A componente reparação tem vindo a perder peso na actividade dos ENP. No ano passado, num total de 12,5 milhões de euros de volume de negócios, esta actividade representou apenas uma facturação de 2,7 milhões de euros.
Sinal do declínio da actividade pesqueira é que as reparações significaram apenas 765 mil euros dessa facturação, tendo os restantes 1,9 milhões de euros resultado da reparação de ferries, pequenos navios de carga e embarcações ligadas às actividades portuárias.
Mas para 2011 está já fechado um contrato com um armador norueguês para a reparação de um navio por 1 milhão de euros.
Também de 1 milhão de euros e igualmente para um cliente nórdico é o valor do contrato com uma empresa finlandesa para a montagem de um equipamento para produção de energia através das correntes submarinas.
Para responder às encomendas moçambicanas, os estaleiros de Peniche investiram em 2010 mais de quatro milhões de euros – “sem qualquer apoio oficial”, sublinha Carlos Mota – na construção de uma nova doca para receber navios de maior porte e na modernização e ampliação de toda a sua linha de aço.
Um investimento que não se traduz directamente num aumento do imobilizado no seu balanço, uma vez que os ENP operam num espaço concessionado pelo Instituto Marítimo Portuário e dos Transportes Marítimos, ao qual pagam 200 mil euros por ano. “O nosso património resume-se aos bens de equipamento móveis”, diz Carlos Mota.

 

Europa é proteccionista mas Portugal é uma má excepção

A União Europeia, que deveria ser o baluarte do livre mercado e da concorrência perfeita entre os seus estados membros, porta-se no sector naval como o mais proteccionista dos mercados.
É isso que constata a experiência de Carlos Mota que diz haver uma relação afectiva dos países com os seus estaleiros navais que leva a esse proteccionismo.
“É praticamente impossível assegurar uma encomenda no mercado europeu porque há um proteccionismo de cada um dos países para salvaguardar para os seus estaleiros o mercado interno”, diz o empresário, que lamenta que Portugal seja a excepção. “Ainda recentemente o Governo Regional dos Açores abriu um concurso com um valor base de 18 de milhões de euros, para comprar dois ferries para apoio ao transporte inter-ilhas do qual, na prática, excluiu os estaleiros nacionais com as imposições colocadas a nível do caderno de encargos”, diz.
No seu relatório de contas de 2010 a empresa lamenta a ”irrelevância” do mercado nacional e “verbera, muito veementemente a irresponsabilidade com que as empresas de capitais públicos organizam os concursos para as novas construções, num manifesto desprezo impune pela salvaguarda do interesse nacional”.
Para Carlos Mota a concorrência entre os estaleiros portugueses não é um problema.
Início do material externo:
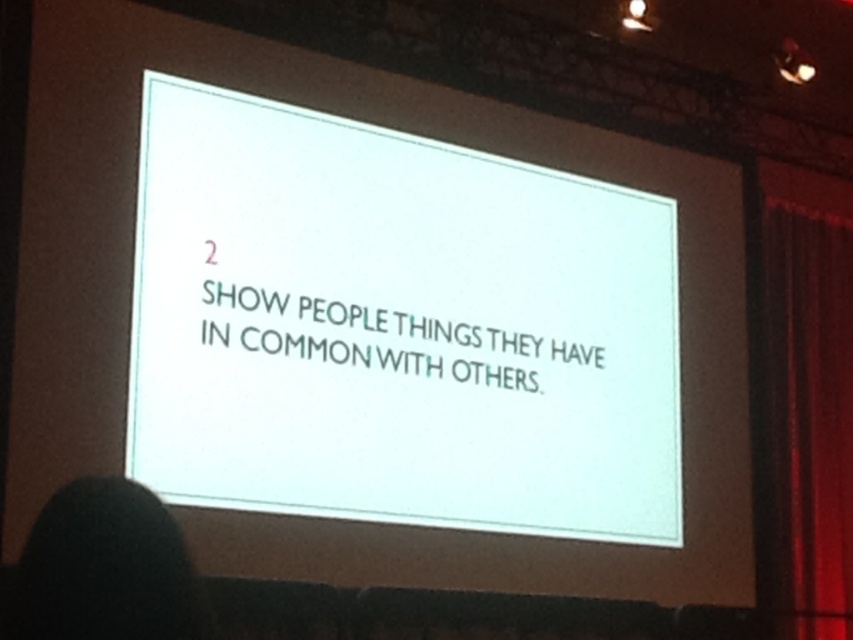
Is point (376, 380) positioned after point (129, 620)?

Yes.

Which is above, white paper at center or black hair at lower left?

Positioned higher is white paper at center.

Where is `white paper at center`? white paper at center is located at coordinates (396, 326).

Is point (485, 378) in front of point (843, 408)?

That is True.

How distant is white paper at center from red velvet curtain at right?

white paper at center is 26.54 feet from red velvet curtain at right.

At what (x,y) coordinates should I click in order to perform the action: click on white paper at center. Please return your answer as a coordinate pair (x, y). Looking at the image, I should click on (396, 326).

Does point (839, 246) lie behind point (148, 634)?

Yes, it is.

Looking at this image, can you confirm if red velvet curtain at right is positioned to the right of black hair at lower left?

Yes, red velvet curtain at right is to the right of black hair at lower left.

Where is `red velvet curtain at right`? The height and width of the screenshot is (640, 853). red velvet curtain at right is located at coordinates (805, 401).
Sobre a situação dos de Viana do Castelo, diz apenas desejar que a solução encontrada para a paralisia em que se encontram, não aconteça, “uma vez mais exclusivamente à conta do orçamento do Estado”. É que, refere, em Viana é o Estado que paga a factura e que arranja os clientes para os estaleiros. Em Peniche, é ele próprio que procura encomendas pelo mundo inteiro.